Сказка Алексея Липецкого “Философ и столяр”.
Когда-то очень давно жил на свете философ. Весь свой век просидел он над книгами, стараясь постичь сокровенные тайны природы. Многое было доступно ему, знал он законы движений светил небесных, знал, в каком столетии какие существовали философские школы; седая голова его была точно огромный неисчерпаемый справочник. Одного только не мог постичь философ— жизни. С каждым днем она все дальше и дальше уходила от него, он забывал, как и чем живут люди и постепенно шкафы с книгами и письменный стол заменили ему все неисчислимое богатство и красоту мира.
Философ вставал очень рано, наскоро пил чай и садился за работу.

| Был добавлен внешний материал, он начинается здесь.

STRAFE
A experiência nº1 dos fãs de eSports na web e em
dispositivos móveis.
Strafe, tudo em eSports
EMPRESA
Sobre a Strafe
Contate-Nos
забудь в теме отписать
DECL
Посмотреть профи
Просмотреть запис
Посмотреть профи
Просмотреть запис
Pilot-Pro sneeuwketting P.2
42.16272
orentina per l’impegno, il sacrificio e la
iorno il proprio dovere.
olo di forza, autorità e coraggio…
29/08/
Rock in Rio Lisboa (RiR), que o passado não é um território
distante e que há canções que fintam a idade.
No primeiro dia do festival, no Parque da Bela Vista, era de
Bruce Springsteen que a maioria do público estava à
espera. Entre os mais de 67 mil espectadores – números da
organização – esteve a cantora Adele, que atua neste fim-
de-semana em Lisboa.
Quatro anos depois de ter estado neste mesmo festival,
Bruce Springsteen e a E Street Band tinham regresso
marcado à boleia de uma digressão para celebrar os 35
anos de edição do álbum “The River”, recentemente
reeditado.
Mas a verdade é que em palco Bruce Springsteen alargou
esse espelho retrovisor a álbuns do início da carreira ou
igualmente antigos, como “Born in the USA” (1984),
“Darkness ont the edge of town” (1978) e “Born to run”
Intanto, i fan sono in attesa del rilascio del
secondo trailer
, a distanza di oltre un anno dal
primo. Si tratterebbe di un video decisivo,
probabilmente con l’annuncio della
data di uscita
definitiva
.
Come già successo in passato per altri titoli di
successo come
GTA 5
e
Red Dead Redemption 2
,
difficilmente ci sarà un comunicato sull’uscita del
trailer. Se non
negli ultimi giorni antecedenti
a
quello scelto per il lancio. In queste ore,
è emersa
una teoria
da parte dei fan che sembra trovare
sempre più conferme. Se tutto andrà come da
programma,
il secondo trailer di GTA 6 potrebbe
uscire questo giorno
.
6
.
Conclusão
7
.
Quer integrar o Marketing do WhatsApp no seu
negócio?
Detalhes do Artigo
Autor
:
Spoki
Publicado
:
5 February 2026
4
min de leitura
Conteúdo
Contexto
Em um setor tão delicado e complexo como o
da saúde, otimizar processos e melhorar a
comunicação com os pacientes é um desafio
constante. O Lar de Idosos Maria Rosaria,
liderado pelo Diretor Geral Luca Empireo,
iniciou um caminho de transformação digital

Он писал какую-то мудреную толстую книгу. Мысли одна другой грандиознее приходили в его ученую голову и одного хотелось ему тогда, чтобы кругом была мертвая тишина. Но этого как раз и не доставало. В нижнем этаже дома, в котором поселился философ, жили очень беспокойные люди. На дверях их подвальных квартир красовались различного рода вывески с изображением обуви, жестяной посуды, мебели и проч., и едва просыпалось утро, как мастеровой люд начинал свой разнообразный концерт, Визжала пила, стучали молотки, пронзительно лязгало железо—целый ад. Философ невольно прислушивался к этим звукам, раздражался и не мог работать.

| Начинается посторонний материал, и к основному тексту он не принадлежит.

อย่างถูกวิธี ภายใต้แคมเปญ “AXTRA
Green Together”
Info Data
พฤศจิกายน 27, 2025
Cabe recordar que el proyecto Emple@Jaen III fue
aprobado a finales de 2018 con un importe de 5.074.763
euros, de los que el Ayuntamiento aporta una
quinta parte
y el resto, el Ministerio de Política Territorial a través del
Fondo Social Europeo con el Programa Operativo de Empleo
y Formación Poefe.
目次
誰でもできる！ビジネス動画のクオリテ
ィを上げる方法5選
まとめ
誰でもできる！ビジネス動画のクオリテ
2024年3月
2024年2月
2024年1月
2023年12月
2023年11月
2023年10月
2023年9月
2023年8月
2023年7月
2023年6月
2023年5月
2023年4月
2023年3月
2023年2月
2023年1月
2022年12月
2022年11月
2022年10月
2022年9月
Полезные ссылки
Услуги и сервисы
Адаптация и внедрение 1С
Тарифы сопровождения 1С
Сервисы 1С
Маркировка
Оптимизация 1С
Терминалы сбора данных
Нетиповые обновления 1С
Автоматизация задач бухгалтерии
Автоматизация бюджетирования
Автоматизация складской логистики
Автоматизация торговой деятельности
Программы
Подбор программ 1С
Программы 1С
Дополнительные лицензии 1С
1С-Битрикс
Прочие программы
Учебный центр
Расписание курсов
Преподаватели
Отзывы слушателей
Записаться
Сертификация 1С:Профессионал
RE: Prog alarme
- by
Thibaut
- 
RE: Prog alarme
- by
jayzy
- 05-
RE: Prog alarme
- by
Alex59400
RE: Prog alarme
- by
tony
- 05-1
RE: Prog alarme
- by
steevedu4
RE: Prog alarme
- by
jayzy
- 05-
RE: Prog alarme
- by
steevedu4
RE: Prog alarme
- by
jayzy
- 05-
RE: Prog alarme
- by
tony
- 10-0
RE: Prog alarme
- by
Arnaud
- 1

Больше всего донимал его столяр.
Этот веселый мастер имел привычку петь. Раскачиваясь с утра до вечера над своим скрипучим верстаком, столяр беспрерывно напевал песню за песней. С пением лучше спорилась работа, а живущий этажом выше философ сердился. «Вот бездельник!—ворчал он, шагая из угла в угол по кабинету.—Прямой бездельник!» Наворчавшись вдоволь, философ снова садился за письменный стол, окунал перо в чернильницу, но столяр продолжал петь,—привыкшие к тишине мысли философа разбегались, как мыши; он зачеркивал написанное, снова писал и в конце концов с досадой рвал бумагу на мелкие клочки и выбрасывал за окно.
Клочки летели вниз. Подхваченные ветерком, они как раз попадали в мастерскую к веселому столяру.
«Вот бездельник живет там вверху,—подбирая и рассматривая клочки, говорил столяр.—Делать должно быть нечего, он и переводит без толку бумагу. Много их теперь развелось таких. Хотят учить народ как жить, а сами топорища сносного сделать не умеют».
Поворчав таким образом, столяр опять принимался за работу, и звонкая, веселая песня сопровождала его работу.
Так проходили дни за днями.
Однажды, когда философа не было дома, прислуга, смахивая со стен пыль, наступила обеими ногами на крышку письменного стола и проломила ее.
— Что же я теперь буду делать? На чем писать?—говорил философ, теребя свои длинные седые волосы.
— Не извольте беспокоиться, батюшка! Виновата, очень виновата я, неразумная. А только прикажите позвать столяра, он это дело мигом поправит.
И прислуга, не дожидаясь распоряжения, побежала за столяром…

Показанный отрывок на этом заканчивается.